Samsung electronics co., ltd. (20240135697). ELECTRONIC APPARATUS FOR IDENTIFYING A REGION OF INTEREST IN AN IMAGE AND CONTROL METHOD THEREOF simplified abstract
Contents
- 1 ELECTRONIC APPARATUS FOR IDENTIFYING A REGION OF INTEREST IN AN IMAGE AND CONTROL METHOD THEREOF
- 1.1 Organization Name
- 1.2 Inventor(s)
- 1.3 ELECTRONIC APPARATUS FOR IDENTIFYING A REGION OF INTEREST IN AN IMAGE AND CONTROL METHOD THEREOF - A simplified explanation of the abstract
- 1.4 Simplified Explanation
- 1.5 Potential Applications
- 1.6 Problems Solved
- 1.7 Benefits
- 1.8 Potential Commercial Applications
- 1.9 Possible Prior Art
- 1.10 Original Abstract Submitted
ELECTRONIC APPARATUS FOR IDENTIFYING A REGION OF INTEREST IN AN IMAGE AND CONTROL METHOD THEREOF
Organization Name
Inventor(s)
Wookhyung Kim of Suwon-si (KR)
ELECTRONIC APPARATUS FOR IDENTIFYING A REGION OF INTEREST IN AN IMAGE AND CONTROL METHOD THEREOF - A simplified explanation of the abstract
This abstract first appeared for US patent application 20240135697 titled 'ELECTRONIC APPARATUS FOR IDENTIFYING A REGION OF INTEREST IN AN IMAGE AND CONTROL METHOD THEREOF
Simplified Explanation
The electronic apparatus described in the patent application includes a memory storing a neural network model with two networks, and a processor that processes images through these networks to generate new images and identify regions of interest. The neural network model is trained on sample images, corresponding description information, and regions of interest.
- The electronic apparatus includes a memory storing a neural network model with a first and second network.
- The processor processes images through the networks to generate new images and identify regions of interest.
- The neural network model is trained on sample images, description information, and regions of interest.
Potential Applications
This technology could be applied in various fields such as image processing, computer vision, and object recognition.
Problems Solved
This technology helps in generating new images based on input images and identifying regions of interest, which can be useful in tasks like image enhancement and object detection.
Benefits
The benefits of this technology include improved image processing capabilities, enhanced object recognition, and efficient identification of regions of interest in images.

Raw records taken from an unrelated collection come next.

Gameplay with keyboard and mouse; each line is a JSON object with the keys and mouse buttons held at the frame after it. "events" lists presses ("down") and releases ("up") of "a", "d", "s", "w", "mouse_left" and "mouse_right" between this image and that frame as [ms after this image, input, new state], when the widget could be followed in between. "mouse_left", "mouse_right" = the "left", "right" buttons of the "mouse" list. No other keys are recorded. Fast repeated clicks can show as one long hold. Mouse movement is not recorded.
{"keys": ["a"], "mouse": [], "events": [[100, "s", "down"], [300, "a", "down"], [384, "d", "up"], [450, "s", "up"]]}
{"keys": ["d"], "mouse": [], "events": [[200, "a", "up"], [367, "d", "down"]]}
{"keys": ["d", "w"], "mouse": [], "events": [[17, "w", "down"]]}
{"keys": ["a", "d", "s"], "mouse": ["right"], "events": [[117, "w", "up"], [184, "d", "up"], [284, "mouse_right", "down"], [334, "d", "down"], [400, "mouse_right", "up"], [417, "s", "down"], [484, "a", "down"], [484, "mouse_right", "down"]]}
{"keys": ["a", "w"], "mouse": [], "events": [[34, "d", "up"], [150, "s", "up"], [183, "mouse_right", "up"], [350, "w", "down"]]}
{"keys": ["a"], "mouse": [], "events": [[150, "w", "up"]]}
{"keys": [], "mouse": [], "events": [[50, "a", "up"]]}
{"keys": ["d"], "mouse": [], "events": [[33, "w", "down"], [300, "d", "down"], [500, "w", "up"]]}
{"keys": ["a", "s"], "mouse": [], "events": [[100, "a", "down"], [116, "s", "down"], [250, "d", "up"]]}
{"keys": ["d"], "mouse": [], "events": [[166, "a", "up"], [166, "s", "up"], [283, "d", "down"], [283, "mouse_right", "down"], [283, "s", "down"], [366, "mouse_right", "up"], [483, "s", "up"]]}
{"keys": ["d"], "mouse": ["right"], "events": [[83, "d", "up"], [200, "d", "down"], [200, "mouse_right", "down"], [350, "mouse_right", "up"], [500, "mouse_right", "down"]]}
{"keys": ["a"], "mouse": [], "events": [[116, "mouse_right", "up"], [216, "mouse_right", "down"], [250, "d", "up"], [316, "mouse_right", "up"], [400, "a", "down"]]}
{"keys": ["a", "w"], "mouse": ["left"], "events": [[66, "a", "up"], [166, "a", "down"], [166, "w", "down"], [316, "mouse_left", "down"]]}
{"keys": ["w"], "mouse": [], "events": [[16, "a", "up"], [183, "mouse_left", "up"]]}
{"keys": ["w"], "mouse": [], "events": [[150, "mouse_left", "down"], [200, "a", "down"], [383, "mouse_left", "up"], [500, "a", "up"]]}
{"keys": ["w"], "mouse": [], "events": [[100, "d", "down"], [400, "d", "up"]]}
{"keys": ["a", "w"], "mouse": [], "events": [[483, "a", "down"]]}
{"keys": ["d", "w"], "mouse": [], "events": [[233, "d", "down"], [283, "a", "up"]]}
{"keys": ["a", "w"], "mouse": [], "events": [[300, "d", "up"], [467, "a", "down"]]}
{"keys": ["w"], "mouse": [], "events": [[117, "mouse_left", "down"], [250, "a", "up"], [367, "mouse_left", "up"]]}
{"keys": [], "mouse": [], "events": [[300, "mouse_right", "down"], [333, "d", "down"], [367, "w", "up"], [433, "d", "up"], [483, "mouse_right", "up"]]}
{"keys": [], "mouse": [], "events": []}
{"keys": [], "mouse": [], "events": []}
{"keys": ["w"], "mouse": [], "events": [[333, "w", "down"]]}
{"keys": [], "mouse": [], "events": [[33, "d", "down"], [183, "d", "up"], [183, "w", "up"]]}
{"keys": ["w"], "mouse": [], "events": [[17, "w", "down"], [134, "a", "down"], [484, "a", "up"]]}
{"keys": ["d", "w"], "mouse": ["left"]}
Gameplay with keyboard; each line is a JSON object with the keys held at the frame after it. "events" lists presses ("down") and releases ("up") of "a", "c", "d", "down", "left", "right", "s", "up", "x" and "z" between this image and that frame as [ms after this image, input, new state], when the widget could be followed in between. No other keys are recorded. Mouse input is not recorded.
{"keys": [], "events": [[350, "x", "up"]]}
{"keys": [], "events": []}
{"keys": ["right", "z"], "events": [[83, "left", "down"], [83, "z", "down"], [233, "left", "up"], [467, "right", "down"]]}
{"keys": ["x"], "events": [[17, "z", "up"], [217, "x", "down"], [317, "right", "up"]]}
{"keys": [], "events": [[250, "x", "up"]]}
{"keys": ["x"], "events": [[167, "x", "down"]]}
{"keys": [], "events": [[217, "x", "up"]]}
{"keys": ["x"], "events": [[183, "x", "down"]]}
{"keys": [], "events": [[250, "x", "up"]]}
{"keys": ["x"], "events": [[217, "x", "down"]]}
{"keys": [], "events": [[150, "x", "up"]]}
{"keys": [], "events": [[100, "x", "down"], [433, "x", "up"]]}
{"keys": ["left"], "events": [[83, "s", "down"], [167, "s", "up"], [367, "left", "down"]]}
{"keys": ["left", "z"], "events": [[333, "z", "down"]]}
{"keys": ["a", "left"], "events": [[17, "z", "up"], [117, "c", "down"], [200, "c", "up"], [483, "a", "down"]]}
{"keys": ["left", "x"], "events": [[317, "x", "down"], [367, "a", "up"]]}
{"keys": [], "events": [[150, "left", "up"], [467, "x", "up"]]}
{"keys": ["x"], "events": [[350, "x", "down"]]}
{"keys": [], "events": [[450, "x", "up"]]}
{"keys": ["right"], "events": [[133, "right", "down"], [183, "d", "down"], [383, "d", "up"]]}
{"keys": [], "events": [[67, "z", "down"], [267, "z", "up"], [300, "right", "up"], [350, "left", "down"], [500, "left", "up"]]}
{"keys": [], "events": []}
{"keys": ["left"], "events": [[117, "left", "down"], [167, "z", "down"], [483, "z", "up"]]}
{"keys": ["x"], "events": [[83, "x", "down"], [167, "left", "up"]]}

Potential Commercial Applications
Potential commercial applications of this technology include image editing software, surveillance systems, and medical imaging tools.
Possible Prior Art
One possible prior art for this technology could be existing neural network models used for image processing and object recognition tasks.
Unanswered Questions
How does this technology compare to existing image processing techniques?
This article does not provide a direct comparison between this technology and existing image processing techniques. Further research or a comparative study would be needed to address this question.
What are the limitations of this technology in real-world applications?
The article does not discuss the limitations of this technology in real-world applications. Understanding the constraints and challenges faced by this technology would be crucial for its practical implementation.
Original Abstract Submitted
an electronic apparatus includes a memory configured to store a neural network model including a first network and a second network. the electronic apparatus also includes at least one processor connected to the memory. the at least one processor is configured to obtain description information corresponding to a first image by inputting the first image to the first network, obtain a second image based on the description information, obtain a third image representing a region of interest of the first image by inputting the first image and the second image to the second network. the neural network model is a model trained based on a plurality of sample images, a plurality of sample description information corresponding to the plurality of sample images, and a sample region of interest of the plurality of sample images.